**YOUR ASSIGNMENT:** Of the entries below, return only those lines from the line with "[122,196,191,212] housed. ->" to the line with "(273, 873) none", exactly, both included.
[DATA EXTRACT Boundary: Start]
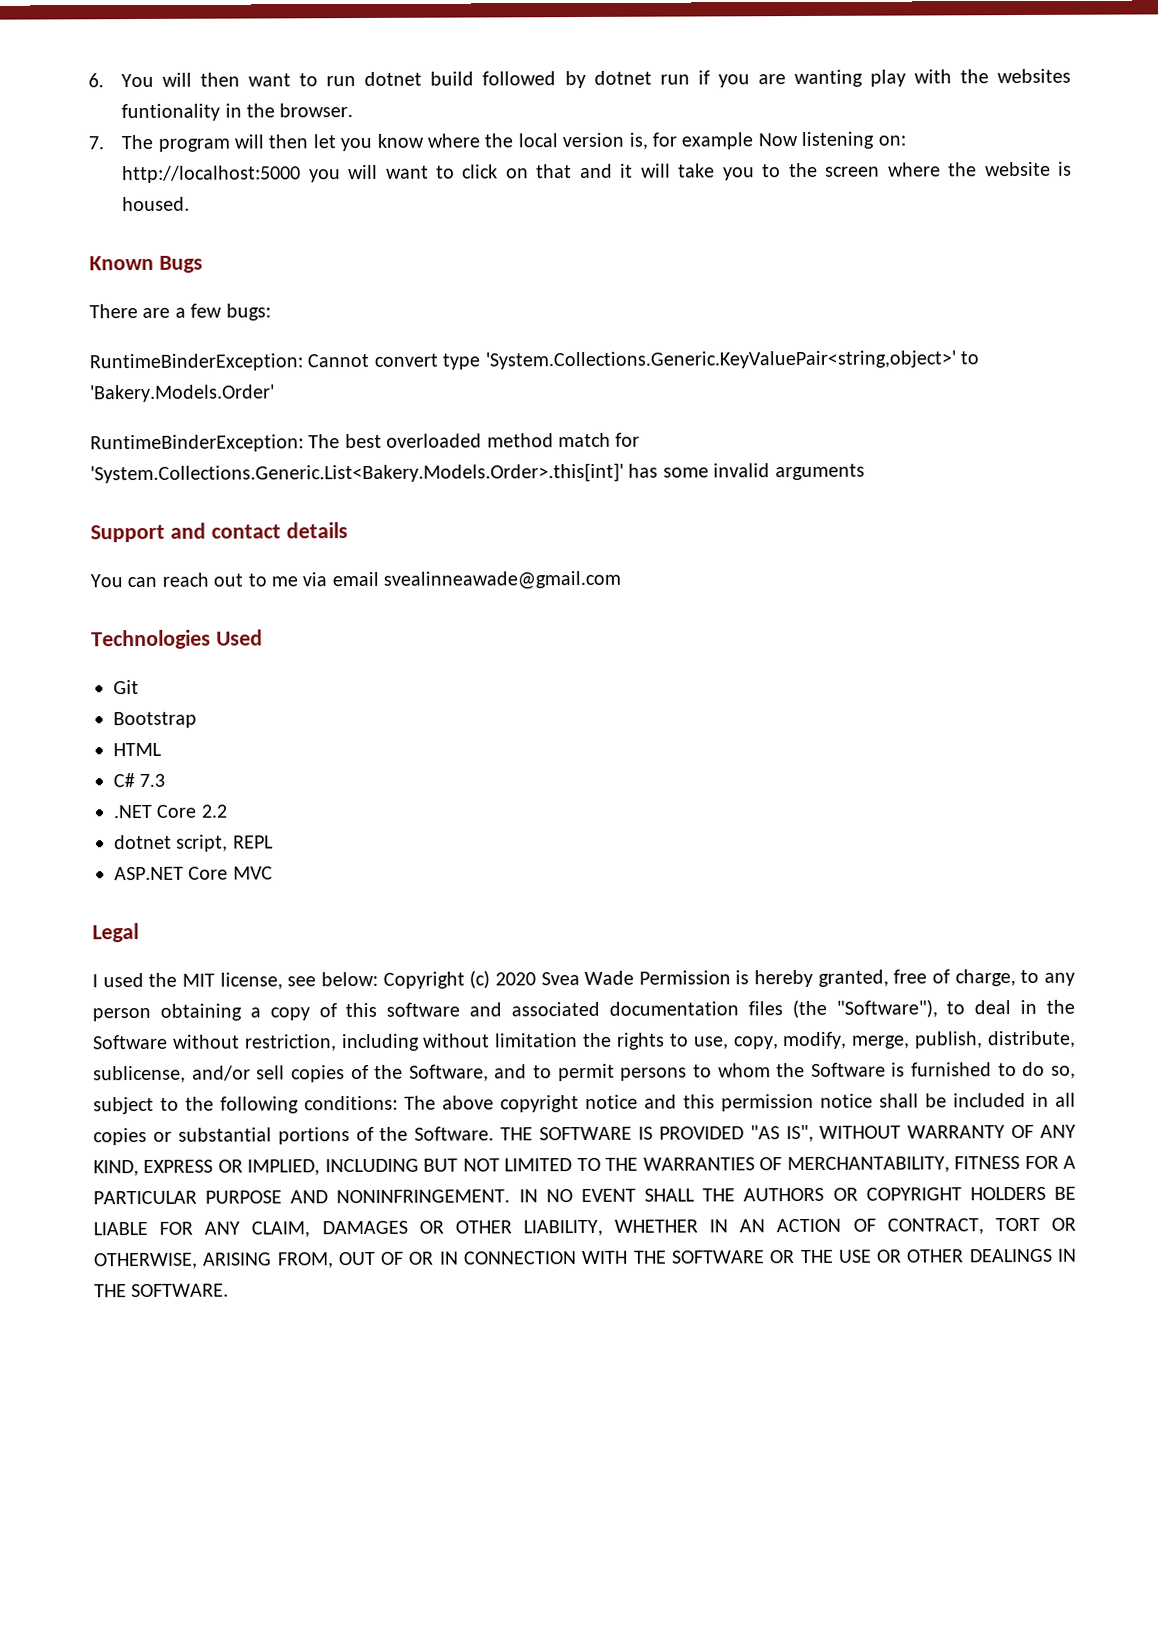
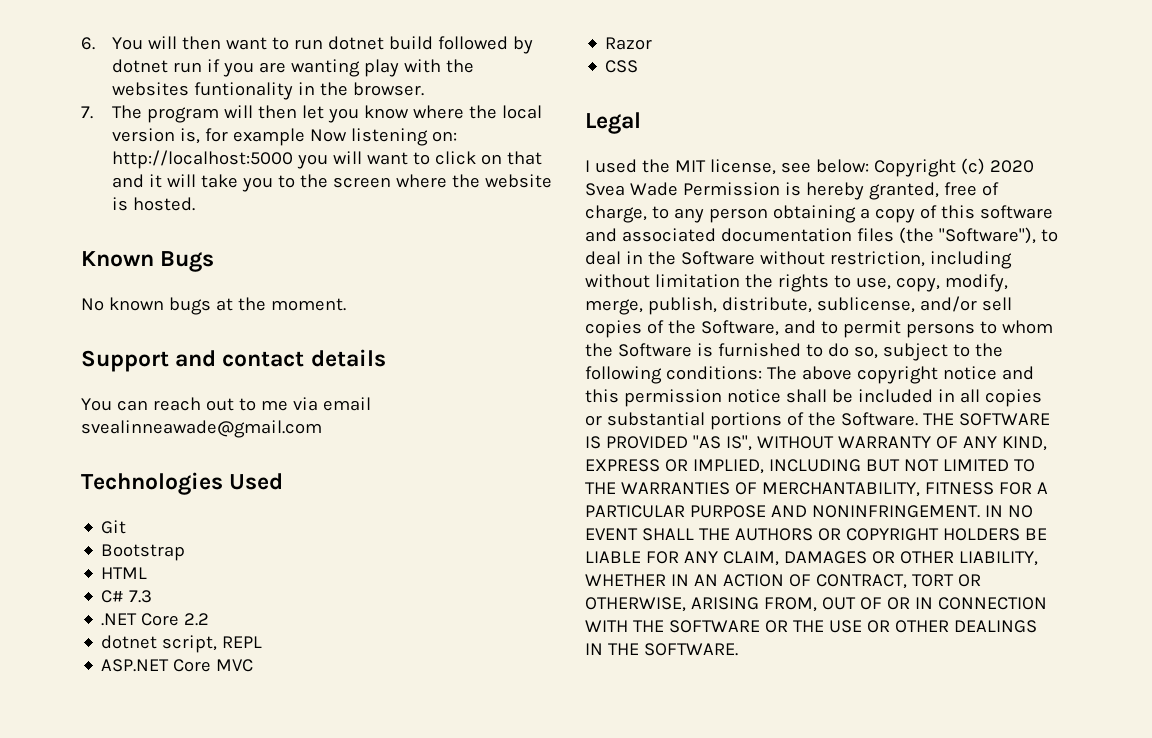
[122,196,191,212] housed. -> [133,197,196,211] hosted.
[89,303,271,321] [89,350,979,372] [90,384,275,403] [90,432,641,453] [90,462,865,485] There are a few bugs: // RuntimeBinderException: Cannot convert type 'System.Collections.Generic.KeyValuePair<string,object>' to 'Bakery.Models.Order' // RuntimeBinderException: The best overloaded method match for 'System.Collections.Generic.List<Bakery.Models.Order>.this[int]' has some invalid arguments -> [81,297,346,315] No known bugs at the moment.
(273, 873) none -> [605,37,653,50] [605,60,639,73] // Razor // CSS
[DATA EXTRACT Boundary: End]
[DATA EXTRACT Boundary: Start]
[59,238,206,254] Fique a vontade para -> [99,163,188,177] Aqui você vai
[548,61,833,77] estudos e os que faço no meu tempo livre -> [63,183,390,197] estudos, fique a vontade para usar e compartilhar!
[DATA EXTRACT Boundary: End]
[DATA EXTRACT Boundary: Start]
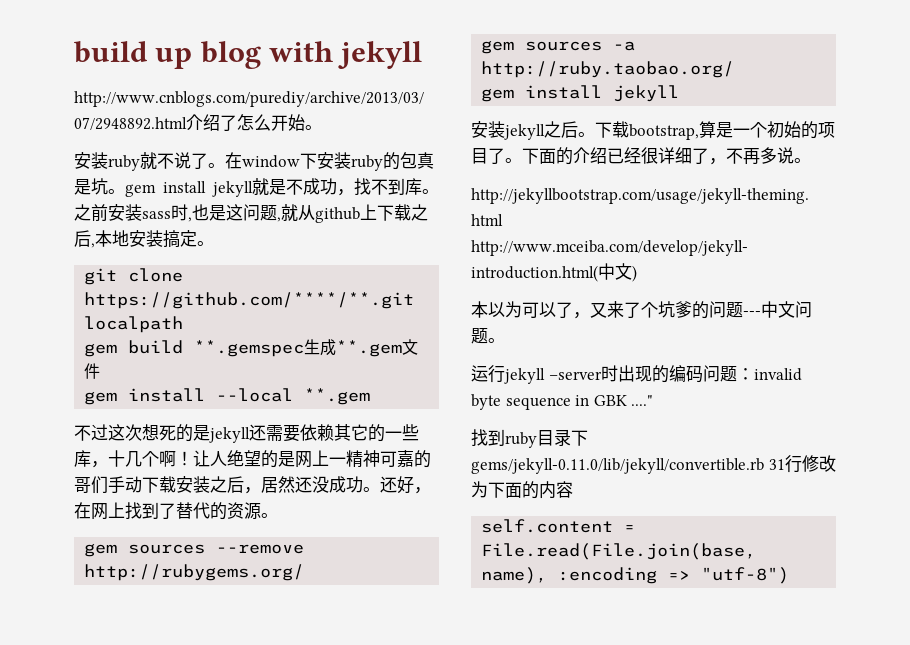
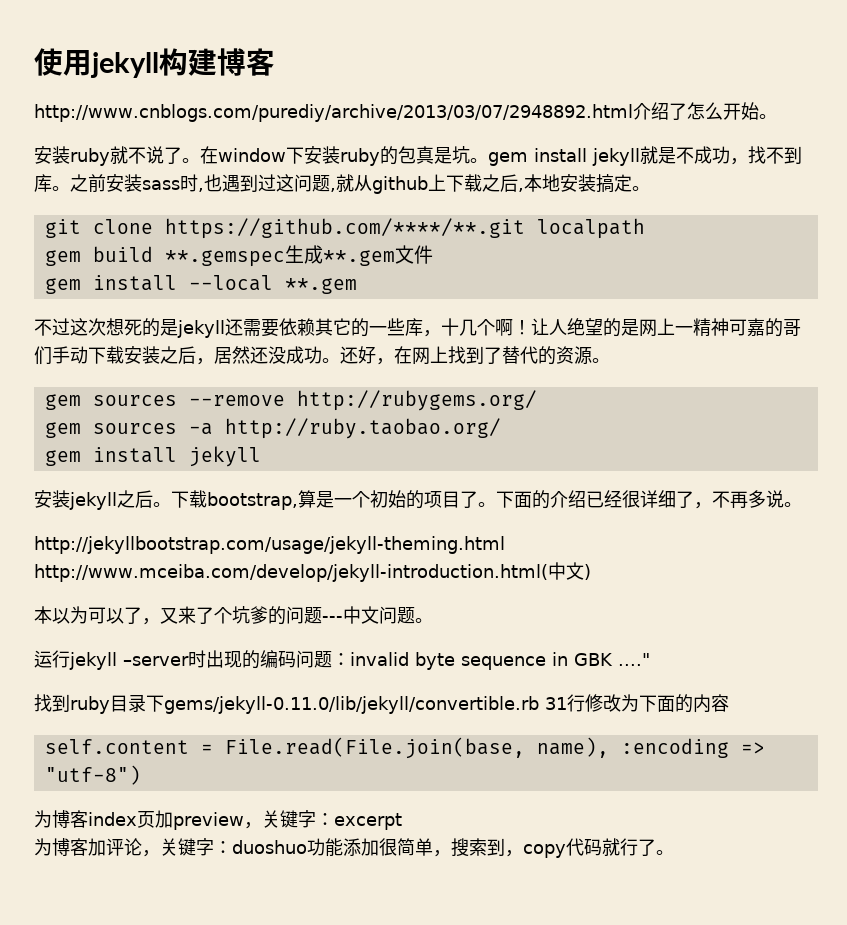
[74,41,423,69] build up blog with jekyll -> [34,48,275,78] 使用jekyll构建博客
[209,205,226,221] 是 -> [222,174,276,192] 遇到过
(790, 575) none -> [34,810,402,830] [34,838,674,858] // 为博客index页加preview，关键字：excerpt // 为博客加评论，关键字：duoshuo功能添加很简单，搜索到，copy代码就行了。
[DATA EXTRACT Boundary: End]
**SOLUTION TO THIS PROBLEM:**
[122,196,191,212] housed. -> [133,197,196,211] hosted.
[89,303,271,321] [89,350,979,372] [90,384,275,403] [90,432,641,453] [90,462,865,485] There are a few bugs: // RuntimeBinderException: Cannot convert type 'System.Collections.Generic.KeyValuePair<string,object>' to 'Bakery.Models.Order' // RuntimeBinderException: The best overloaded method match for 'System.Collections.Generic.List<Bakery.Models.Order>.this[int]' has some invalid arguments -> [81,297,346,315] No known bugs at the moment.
(273, 873) none -> [605,37,653,50] [605,60,639,73] // Razor // CSS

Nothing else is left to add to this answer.